All this makes John Kerry's choice of running-mate more significant. The US media is already writing of the forthcoming TV debates between Dick Cheney and John Edwards with more excited anticipation than the Bush-Kerry set-pieces. John Kerry and John Edwards may be both male, white and Washington politicians, but there is a balance of a kind to the ticket. John Kerry has the gravitas and John Edwards has the pizzazz. John Kerry has nursed the centrist, swing voters with great care. John Edwards will fire up the Democrat core vote with his Disraeli-style depiction of two American nations, one privileged and the other powerless.

They are a combination which may just work. The mood-swing among Democrats is certainly positive. I spent much of this week in the Netherlands with Madeleine Albright and other long-standing Democrats. When I visited them in the US last summer, it was rather like being dropped behind enemy lines to bring messages of encouragement to a demoralised resistance. Now, only a year later, there is a real sense that discussing relations with a Democrat administration is no longer a theoretical question, but sensible planning.

The Bush administration will leave transatlantic relations badly in need of repair. Iraq provoked a crisis in Nato which one of its staff compared to a "near-death experience". US officials are given to complaining that at the Istanbul summit they tried to build bridges by offering joint initiatives and brandishing UN mandates, but were rebuffed. The truth is that the conversion of George Bush to multilateralism is just too close to the presidential elections to be convincing.

A Kerry-Edwards victory is a necessary condition of restoring the transatlantic partnership, but we should not delude ourselves that it will be a sufficient condition. Europe needs to recognise that the orientation of the US will increasingly turn to the Pacific rather than the Atlantic.

In short, if Europe wants the transatlantic relationship to remain important to the US, we need to work at it. Here we face a conundrum in the British debate. Those who badge themselves Atlanticists, especially in the Conservative Party, like to prove their commitment to the US by demonstrating their lack of commitment to the EU. But Washington has no interest in a fractured Europe of fractious nations each competing for a pat of approval from the superpower. Its defense analysts lament that all large European nations struggle to maintain a full military spectrum of air, sea and land capability instead of specialising in complementary roles. Its foreign policy strategists are impatient of the incoherence of European external policy.

The place to lay the foundations for new, more equal transatlantic relations is in our own continent, by offering the US a stronger partner it could not resist and a more united Europe it cannot divide. Yes, it will be difficult to weld the diverse foreign interests of so many different nations into one common strategy. Chris Patten has memorably described the challenge of uniting member states behind a common foreign policy as like trying to herd cats. However, we have learnt to achieve unity on trade policy, and have seen the extra leverage we gain for all member states in trade negotiations.

**Requirement 1**
In the commentary on transatlantic relations, who compared uniting member states behind a common foreign policy to trying to herd cats?
**Requirement 2**
Set down the stretch of the transatlantic commentary from "In short, if" through "European external policy.".
**Requirement 3**
How would you shorten the paragraph of the transatlantic commentary that begins "The Bush administration will leave" while keeping its main facts?

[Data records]
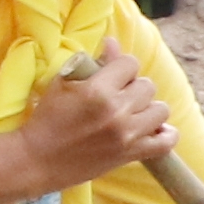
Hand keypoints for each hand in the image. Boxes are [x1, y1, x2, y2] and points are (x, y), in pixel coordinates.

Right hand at [12, 61, 170, 192]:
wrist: (37, 160)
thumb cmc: (46, 118)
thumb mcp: (62, 83)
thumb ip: (91, 62)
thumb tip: (112, 43)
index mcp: (98, 90)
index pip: (130, 63)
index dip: (120, 67)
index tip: (109, 76)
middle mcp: (117, 112)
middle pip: (147, 86)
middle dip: (133, 88)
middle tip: (116, 97)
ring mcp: (126, 135)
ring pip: (161, 110)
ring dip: (148, 109)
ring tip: (132, 113)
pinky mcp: (130, 155)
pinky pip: (166, 142)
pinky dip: (165, 134)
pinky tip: (152, 129)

**Exercise solution 1**
Chris Patten

**Exercise solution 2**
In short, if Europe wants the transatlantic relationship to remain important to the US, we need to work at it. Here we face a conundrum in the British debate. Those who badge themselves Atlanticists, especially in the Conservative Party, like to prove their commitment to the US by demonstrating their lack of commitment to the EU. But Washington has no interest in a fractured Europe of fractious nations each competing for a pat of approval from the superpower. Its defense analysts lament that all large European nations struggle to maintain a full military spectrum of air, sea and land capability instead of specialising in complementary roles. Its foreign policy strategists are impatient of the incoherence of European external policy.

**Exercise solution 3**
The Bush administration will leave transatlantic relations badly needing repair. Iraq caused a Nato crisis that one staff member likened to a "near-death experience." US officials complain that at the Istanbul summit their joint initiatives and UN mandates were rebuffed. But George Bush's conversion to multilateralism comes too close to the presidential elections to be convincing.